Kevin Lamarque/Reuters
Kevin Lamarque/Reuters

But Pew also noted that "while Biden supporters have more mixed views of their own candidate, their views of Trump's presidency are more united and intensely negative." That's both inconvenient for the Trump strategy and entirely consistent with how U.S. politics is evolving: Negative partisanship drives voters.

In his recent book Why We're Polarized, American journalist Ezra Klein describes negative partisanship as "partisan behaviour driven not by positive feelings toward the party you support but by negative feelings toward the party you oppose."

And he describes the evolution of negative partisanship over the past 50 years this way: "We became more consistent in the party we vote for not because we came to like our party more — indeed, we've come to like the parties we vote for less — but because we came to dislike the opposing party more. Even as hope and change sputter, fear and loathing proceed."

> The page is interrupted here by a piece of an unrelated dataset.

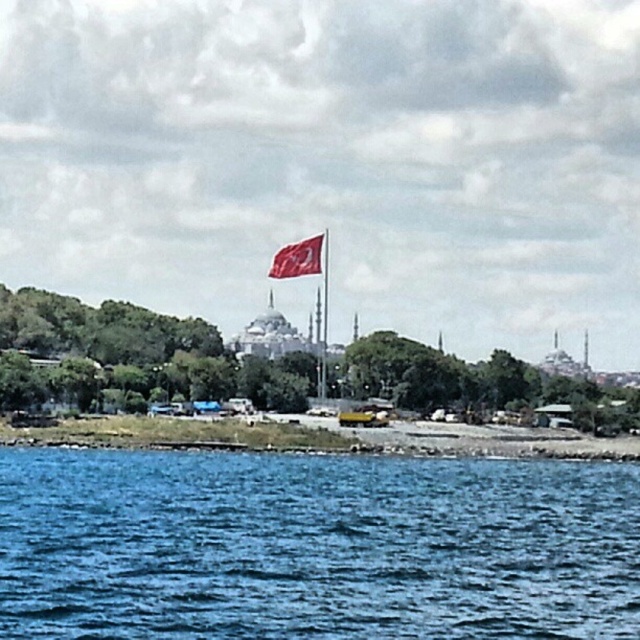
You are a photographer aiming to capture the reflection of the red fabric flag at center in the blue liquid water at lower center. Based on the scene description, can you confirm if the positioning allows the flag to be reflected in the water?

The blue liquid water at lower center is to the right of the red fabric flag at center. Since reflections in water typically mirror objects above them, the flag would need to be positioned above the water to cast its reflection. However, the flag is at the center while the water is at the lower center. This suggests the flag is not directly above the water, so its reflection might not be visible in the water.

You are a photographer trying to capture the entire scene in one shot. Considering the blue liquid water at lower center and the red fabric flag at center, which object should you focus on first to ensure both are in frame?

The blue liquid water at lower center has a larger size compared to the red fabric flag at center, so you should focus on the blue liquid water at lower center first to ensure both are in frame.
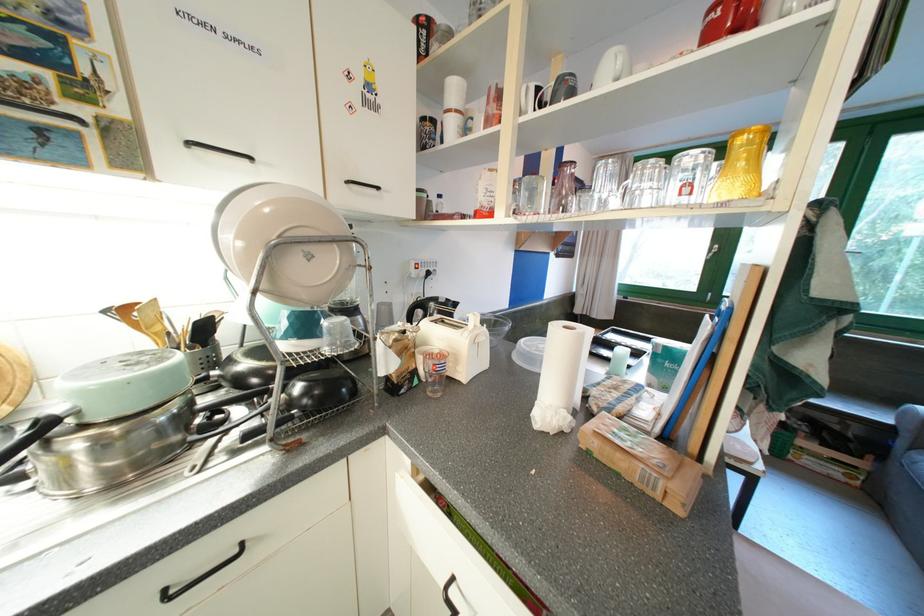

Thus, the fear and loathing gap might be the one that should really worry Trump. A Bloomberg poll in April suggested that among voters who dislike both Trump and Biden ("double haters," the Trump team calls them) Biden has a 50 point lead. In 2016, Trump won the double haters over Hillary Clinton.

Polling analyst Rachel Bitecofer factored negative partisanship into her forecasting model a year ago, before the Democratic primary, and the model spit out a Democrat winning the White House no matter who it was.

Of course, there are caveats

So, it's somewhat ironic that Trump, who has been a master of negative partisanship through his crusades against immigrants, the media, the deep state, et cetera, might suddenly find himself running a deficit on the grievance politics ledger because so many people so deeply dislike him.

Lately, it's been going even worse for the president. Polls suggest voters' main concern is the pandemic, and Trump has struggled to find a way to convincingly demonstrate he can manage a national response to the crisis. His daily coronavirus briefings, designed to showcase his command of the file and keep him in touch with his followers, were abruptly cancelled when his staff realized they were such disastrous displays of ignorance and self-harm that they couldn't continue.

Callaghan O'Hare/Reuters
Callaghan O'Hare/Reuters

Still, all the usual caveats about the election still being months away apply, because the enduring lesson of 2016 is that Trump can survive what to anyone else would seem an utterly barren political landscape.

Plus, there's evidence that even some Democrats worry Biden might not have what it takes to defeat Trump come November. He's been gaffe-prone his whole career, sometimes struggles with sentences in ways that have nothing to do with his stutter, and is even older than Trump, who is the oldest person ever elected president.

But the Biden skeptics might be heartened to know that similar things were said about former Canadian prime minister Jean Chrétien when he returned to politics to take over the Liberal Party almost exactly 30 years ago. He seemed to have lost a step in his time out of politics. He struggled to read a teleprompter, had trouble with syntax, and his caucus was said to be riven with pessimists and doubters who questioned his abilities and stamina for the coming election.

He dismissed them all as "nervous Nellies," and when the election finally arrived, watched as his opponents, a tired Conservative government, obligingly destroyed themselves.